「子どものお金を払ってくれないので離婚したい」
私の法律事務所に、会社員のA子さん(40歳)が相談にいらっしゃいました。
A子さんには、12年前に知人の紹介で結婚した会社員の夫と、小学4年生の長男、2歳になる長女がいます。フルタイムで働いていた時は年収350万円でしたが、現在は時短勤務中で年収200万円です。
A子さんの相談内容は、「夫が子どものお金を全く払ってくれないので離婚したい」というものでした。
聞くと、夫は家賃9万円と水道光熱費約3万円、自分のスマホ代を払うだけで、それ以外の家族全員の食費、日用品、長男の習い事の費用などは全てA子さんが負担しているそうです。
もちろん時短勤務になった今の収入ではとても足りず、最初は自分の独身時代の貯金から払っていたのですが、それも底をついたため、今は実家の両親に援助してもらっているということでした。

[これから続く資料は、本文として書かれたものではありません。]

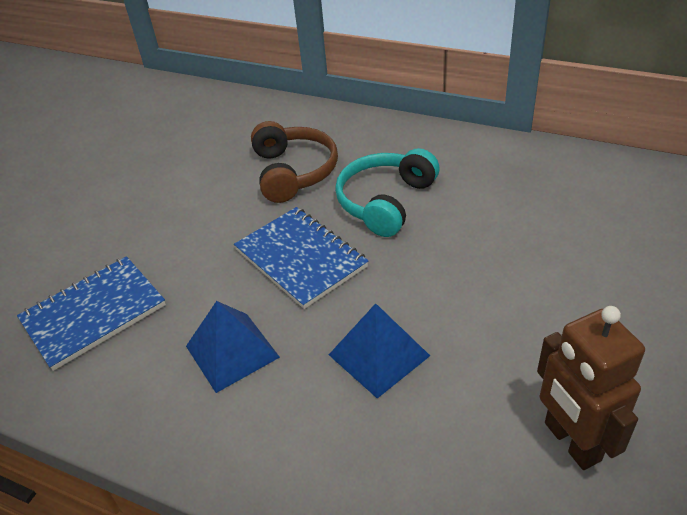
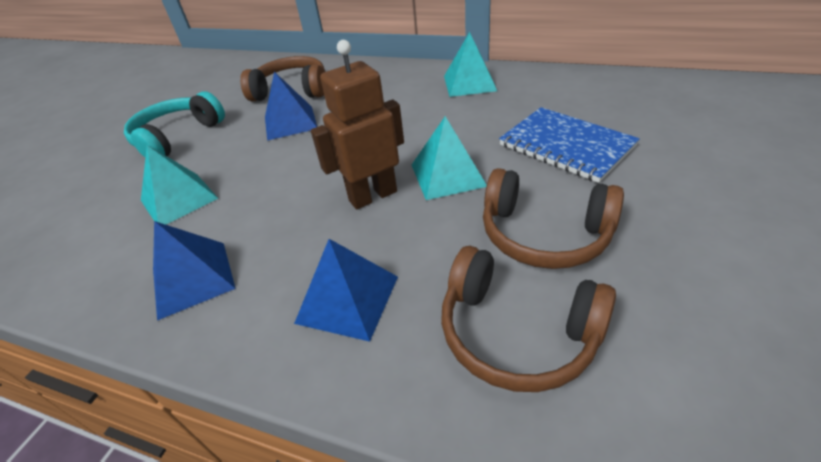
blue notebook: [17,256,166,371] [234,207,368,309] = 2 -> [499,107,640,183] = 1
blue pyramid: [186,301,280,393] [329,303,430,399] = 2 -> [153,221,236,321] [265,72,317,141] [294,239,398,342] = 3
brown headphones: [251,121,338,203] = 1 -> [240,56,325,101] [441,246,616,392] [483,168,624,269] = 3
turquoise pyramid: none = 0 -> [141,145,219,225] [412,116,487,200] [444,32,497,97] = 3

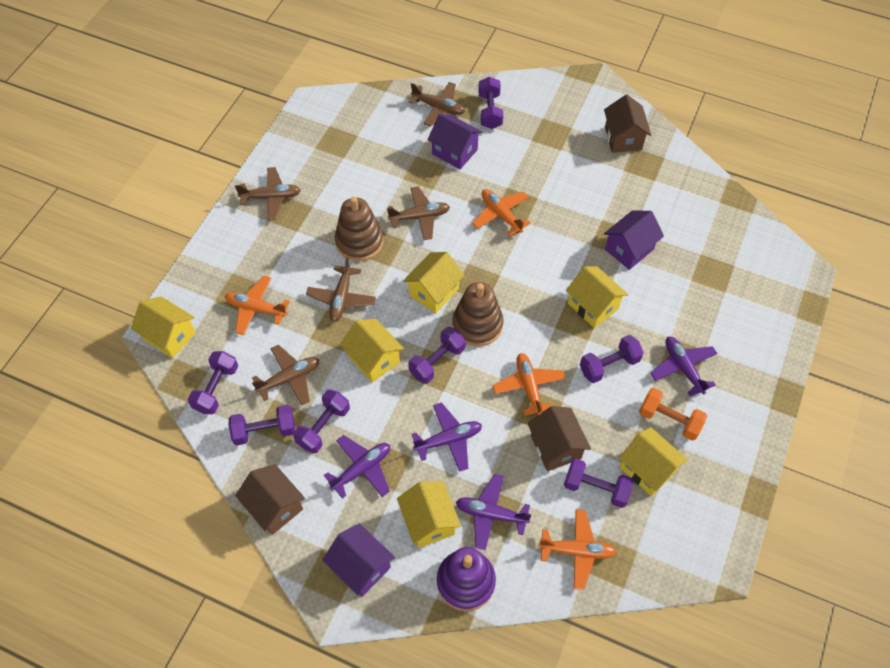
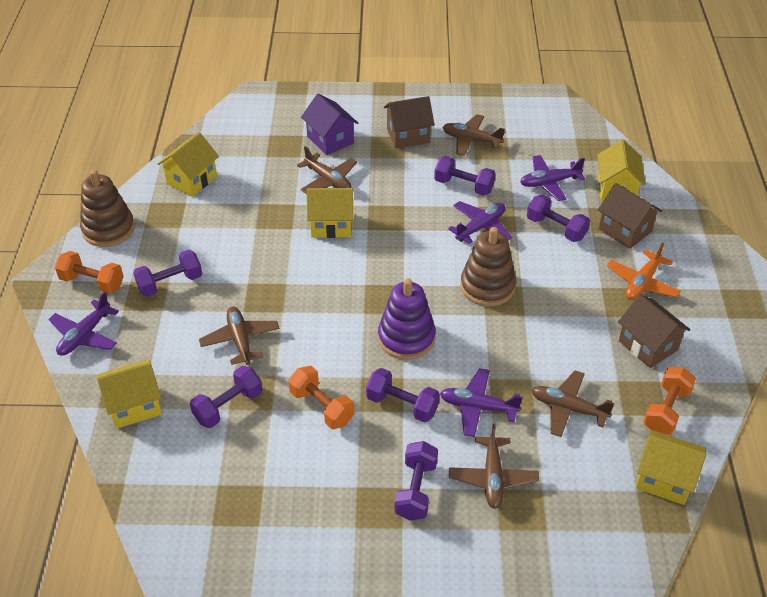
orange dumbbell: [639,388,707,441] = 1 -> [55,251,124,294] [289,366,354,429] [643,367,696,435] = 3
orange plane: [225,276,290,335] [472,189,531,236] [493,353,566,416] [538,510,616,590] = 4 -> [607,242,681,300] = 1
purple dumbbell: [188,351,238,414] [229,405,295,445] [293,389,350,454] [408,327,466,384] [478,76,503,129] [564,458,634,508] [580,335,644,383] = 7 -> [133,250,202,297] [190,366,263,428] [366,368,440,423] [395,441,438,520] [434,156,495,196] [527,195,590,242] = 6
purple house: [322,523,395,597] [428,114,483,169] [604,210,664,270] = 3 -> [301,94,358,155] = 1
yellow house: [131,296,196,358] [340,319,404,383] [397,481,461,548] [403,252,464,313] [566,266,628,328] [619,427,688,496] = 6 -> [97,359,162,429] [158,133,219,197] [307,188,354,238] [597,140,646,202] [636,430,706,505] = 5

しかし、夫は収入が少ないというわけではありません。A子さんが持参した資料を見ると、年収は1000万円あります。
なぜこうなってしまったのでしょうか。
家賃と水道光熱費以外はすべて妻が負担
A子さんは、「結婚当初、家賃と水道光熱費は夫が、それ以外の食費や日用品は私が出すことになったんです。でも、子どもが生まれても、家賃と水道光熱費『以外は』私が払うというルールは絶対に変えてもらえなかったんです」とおっしゃいました。
その結果、長男が小学校に上がった後も、「給食費だけでも払ってほしい」と言っても無視。長男が夫に「上靴を新しくしてほしい」と言っても、「君が買うんでしょ」とA子さんに頼んでくるようになっているそうです。
習い事や学童の費用も「必要ない」と言って払ってくれないため、A子さんの両親が夫に頼んだところ、「必要ないと言っているでしょう。そんなに言うならあなたたちが払ってくださいよ」と言われ、結局A子さんの両親が払うようになったということでした。
私がここまで話を聞いて気になったのは、夫が家賃と水道光熱費以外にお金を使わず、一体何にお金を使っているのかということでした。
A子さんに聞いてみると、「夫は浪費をしているわけでもなく、飲み歩いたりもしません。ただ、スマホゲームにかなり課金をしているようです」という答えが返ってきました。